I now approached the window and pressed my face against it, gazing up. Eli was the one of us who could fly. We were one heart split into two at birth. He taught me how to dream. How to see beyond the farm and into the macrocosm. In a fit of rage, I thought, Dan. You could never replace Eli. It’s your fault that you are not Eli.
I’m sorry, Dan, for not being a good sister to you.
***
I woke. I didn’t remember much about what had happened before I fell asleep except that I had tried to read Dan Goodnight Moon again but my head was too scrambled for the words to make sense. The boy’s head was under my arm. I tried to shove my love for him into the spot where he clutched my wrist.
The first rays of sunlight peeked out. There was something whimsical about them, the way that they flowed over the fields with their high-flying rosiness. I crept down the hallway to the dining room, where the dandelions from yesterday sat. In all the confusion, I lost track of them and now they appeared, staring at me with their fiery eyes.
Slowly, I slipped on my beekeeping suit to venture out. There was the buzzing again. Only this time there wasn’t the humidity. The boxes where the bees lived were chambers of mystery. They were alive in the face of death.
I lifted the top off the closest one. Inside was the honeycomb universe. The eternal dripping waxes swirled into colossal galaxies that soared through spacetime. All of the little cells brimming full with possibility. The indifference of the colony as they became asteroids diving in and out of emptiness. And lastly, the queen. The grand overseer. She looked up. I inhaled.
I asked her, Is it lonely, being the ruler of the macrocosm? She replied, I see you’ve come a long way, child. Your way of asking questions is the same direction in which the cosmos spins around itself. I said, Will you be kind to Earth? Will you be kind to us? She did not answer. Instead, she stared, daring me to answer the question myself.
Before I opened my mouth, the sun rolled over the edge of the field. The dandelions!
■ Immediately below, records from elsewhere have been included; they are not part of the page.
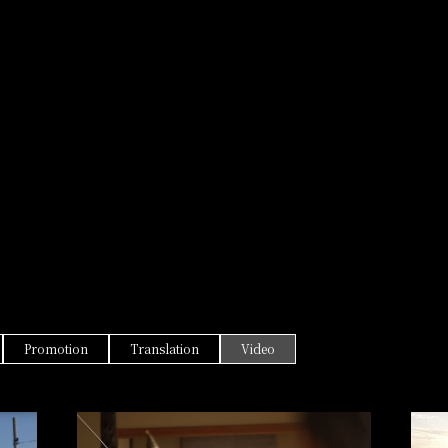
Promotion
Translation
Video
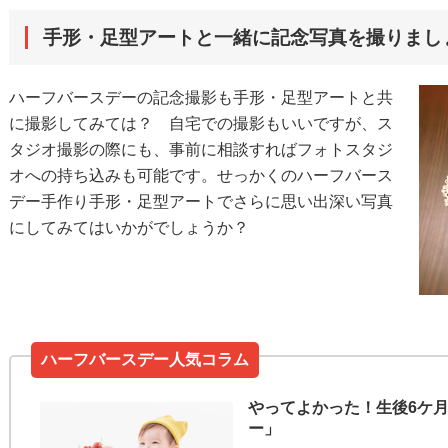
手形・足型アートと一緒に記念写真を撮りまし
ハーフバースデーの記念撮影も手形・足型アートと共
に撮影してみては？ 自宅での撮影もいいですが、ス
タジオ撮影の際にも、事前に相談すればフォトスタジ
オへの持ち込みも可能です。せっかくのハーフバース
デー手作り手形・足型アートでさらに思い出深い写真
にしてみてはいかがでしょうか？
ハーフバースデー人気コラム
やってよかった！生後6ケ
ー」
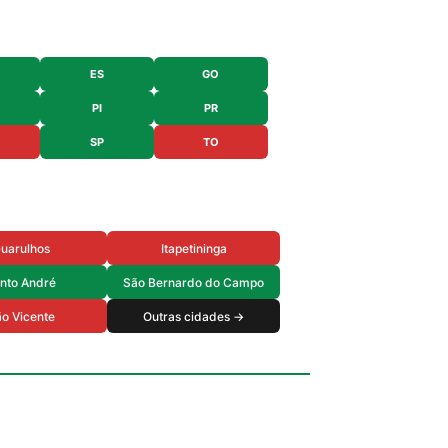
ES
GO
PI
PR
SP
TO
uarulhos
Itapetininga
nto André
São Bernardo do Campo
o Vicente
Outras cidades →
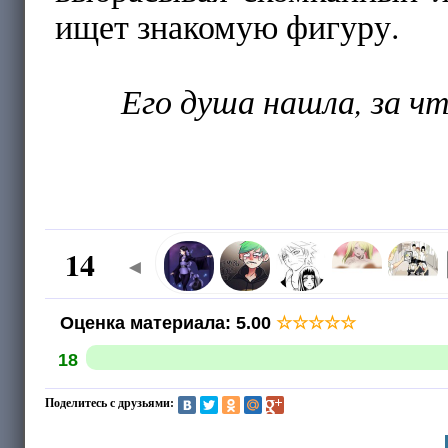
ищет знакомую фигуру.
Его душа нашла, за ч
14
◄
Оценка материала
:
5.00
☆
☆
☆
☆
☆
18
Поделитесь с друзьями:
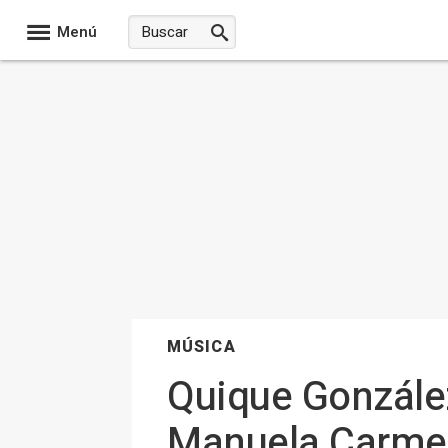
Menú
MÚSICA
Quique Gonzále
Manuela Carme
I had to get them before it was too late! I put the lid back, shutting the queen into her universe. I scrambled on the ground to grab whatever dandelions I could, dirt and roots and all. Several bees landed on me. I ran towards the house.
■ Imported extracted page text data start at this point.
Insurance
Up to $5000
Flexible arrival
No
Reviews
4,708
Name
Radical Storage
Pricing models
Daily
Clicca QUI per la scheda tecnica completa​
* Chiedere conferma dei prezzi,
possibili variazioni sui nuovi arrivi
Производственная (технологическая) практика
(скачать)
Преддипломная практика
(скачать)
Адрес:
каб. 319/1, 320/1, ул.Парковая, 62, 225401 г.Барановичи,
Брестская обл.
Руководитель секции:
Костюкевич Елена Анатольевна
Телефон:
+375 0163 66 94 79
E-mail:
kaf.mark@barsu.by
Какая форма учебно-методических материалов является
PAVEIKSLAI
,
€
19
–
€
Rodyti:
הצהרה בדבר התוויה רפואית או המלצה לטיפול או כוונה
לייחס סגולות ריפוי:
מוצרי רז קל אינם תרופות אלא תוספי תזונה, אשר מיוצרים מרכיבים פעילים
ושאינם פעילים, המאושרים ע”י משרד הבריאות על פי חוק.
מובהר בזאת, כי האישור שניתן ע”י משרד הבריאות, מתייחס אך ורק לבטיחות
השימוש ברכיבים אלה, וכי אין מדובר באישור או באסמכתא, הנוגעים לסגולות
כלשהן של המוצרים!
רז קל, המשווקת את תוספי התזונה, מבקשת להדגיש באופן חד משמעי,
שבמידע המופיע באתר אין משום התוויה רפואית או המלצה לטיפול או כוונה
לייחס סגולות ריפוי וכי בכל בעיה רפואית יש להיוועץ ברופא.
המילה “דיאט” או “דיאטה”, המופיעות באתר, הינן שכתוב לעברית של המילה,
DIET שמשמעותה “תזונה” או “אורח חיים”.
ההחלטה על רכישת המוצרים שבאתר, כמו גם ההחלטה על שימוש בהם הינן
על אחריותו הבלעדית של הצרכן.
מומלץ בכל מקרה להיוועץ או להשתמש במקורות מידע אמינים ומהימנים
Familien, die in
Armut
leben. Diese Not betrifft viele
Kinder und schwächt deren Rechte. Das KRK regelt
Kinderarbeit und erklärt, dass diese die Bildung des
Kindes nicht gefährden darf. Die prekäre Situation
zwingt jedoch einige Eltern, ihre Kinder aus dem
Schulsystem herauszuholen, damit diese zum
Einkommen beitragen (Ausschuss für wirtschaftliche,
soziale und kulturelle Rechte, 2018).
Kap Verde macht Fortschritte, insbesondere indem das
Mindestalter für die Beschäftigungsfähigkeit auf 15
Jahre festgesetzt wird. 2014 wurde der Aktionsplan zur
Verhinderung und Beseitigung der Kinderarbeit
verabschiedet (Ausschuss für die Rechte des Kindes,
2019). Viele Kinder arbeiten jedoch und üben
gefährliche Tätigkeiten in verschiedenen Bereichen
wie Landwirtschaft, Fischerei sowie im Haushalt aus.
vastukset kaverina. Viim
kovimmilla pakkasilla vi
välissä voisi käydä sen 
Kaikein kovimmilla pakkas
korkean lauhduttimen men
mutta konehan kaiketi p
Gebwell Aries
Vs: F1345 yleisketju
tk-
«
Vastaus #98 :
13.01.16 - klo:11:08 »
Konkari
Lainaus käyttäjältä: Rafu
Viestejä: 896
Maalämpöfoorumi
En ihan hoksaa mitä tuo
My mother was in the dining room. Her hair was greasy. Her tired hand lay on the old dandelions from yesterday. She told me that she had just made it back from town and everything with the supplier was fine. But then she paused and looked at me from head to toe.
I knew that she was in awe with me. Bees looped around my head in a halo. I stood with a handful of dandelions, offering them to my mother like a religious sacrifice. Energy rushed through me. The queen gave me the power to defy gravity. I was the Princess of Chaos. And now, as my mother scolded me for bringing the bees into the house, I realized that she was the essence of the constellations. The lumbering heart that fed all the voids in everything and anything that was in existence. Her face was elemental, something close to fear itself.
Dan called for our mother from down the hall, and I pierced the air with my invincible call. I was in flight. I was unchained. Thank you, Eli, for telling me who I am.